* YOUR GOAL
Copy each line below as it stands, but skip any picture it contains.

============

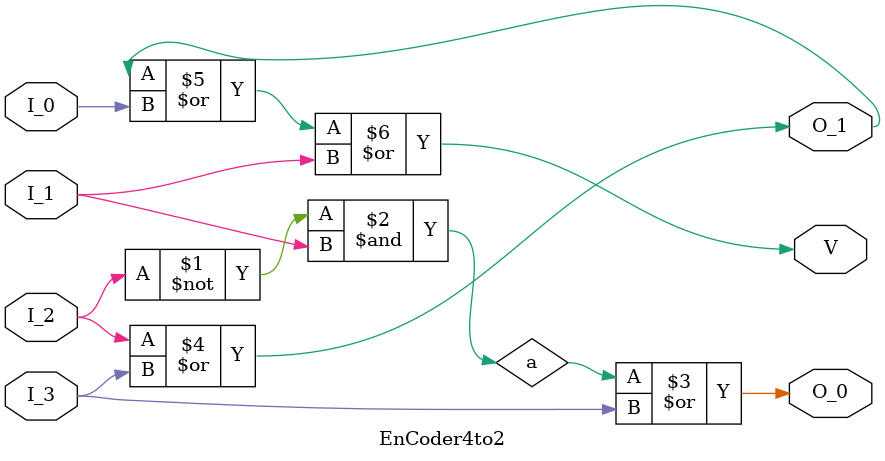
<source format=v>

module EnCoder4to2(I_0, I_1, I_2, I_3, O_0, O_1, V);
    output O_0, O_1, V;
    input I_0, I_1, I_2, I_3;
    wire a;

    and(a, ~I_2, I_1);
    or(O_0, a, I_3);
    or (O_1, I_2, I_3);
    or(V, O_1, I_0, I_1);
    
endmodule
</source>
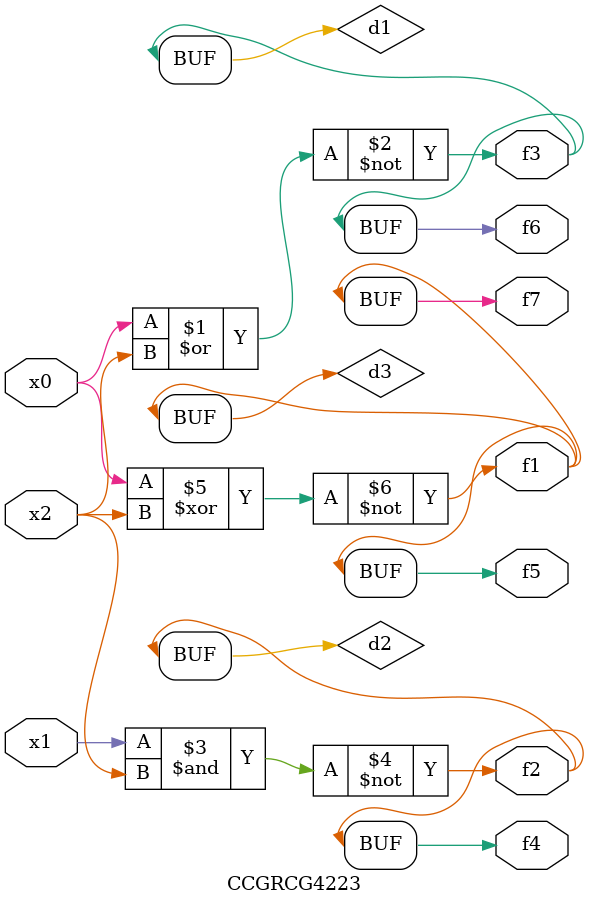
<source format=v>
module CCGRCG4223(
	input x0, x1, x2,
	output f1, f2, f3, f4, f5, f6, f7
);

	wire d1, d2, d3;

	nor (d1, x0, x2);
	nand (d2, x1, x2);
	xnor (d3, x0, x2);
	assign f1 = d3;
	assign f2 = d2;
	assign f3 = d1;
	assign f4 = d2;
	assign f5 = d3;
	assign f6 = d1;
	assign f7 = d3;
endmodule

</source>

============

* FINISHED EXERCISE
<source format=v>

module EnCoder4to2(I_0, I_1, I_2, I_3, O_0, O_1, V);
    output O_0, O_1, V;
    input I_0, I_1, I_2, I_3;
    wire a;

    and(a, ~I_2, I_1);
    or(O_0, a, I_3);
    or (O_1, I_2, I_3);
    or(V, O_1, I_0, I_1);
    
endmodule
</source>
<source format=v>
module CCGRCG4223(
	input x0, x1, x2,
	output f1, f2, f3, f4, f5, f6, f7
);

	wire d1, d2, d3;

	nor (d1, x0, x2);
	nand (d2, x1, x2);
	xnor (d3, x0, x2);
	assign f1 = d3;
	assign f2 = d2;
	assign f3 = d1;
	assign f4 = d2;
	assign f5 = d3;
	assign f6 = d1;
	assign f7 = d3;
endmodule

</source>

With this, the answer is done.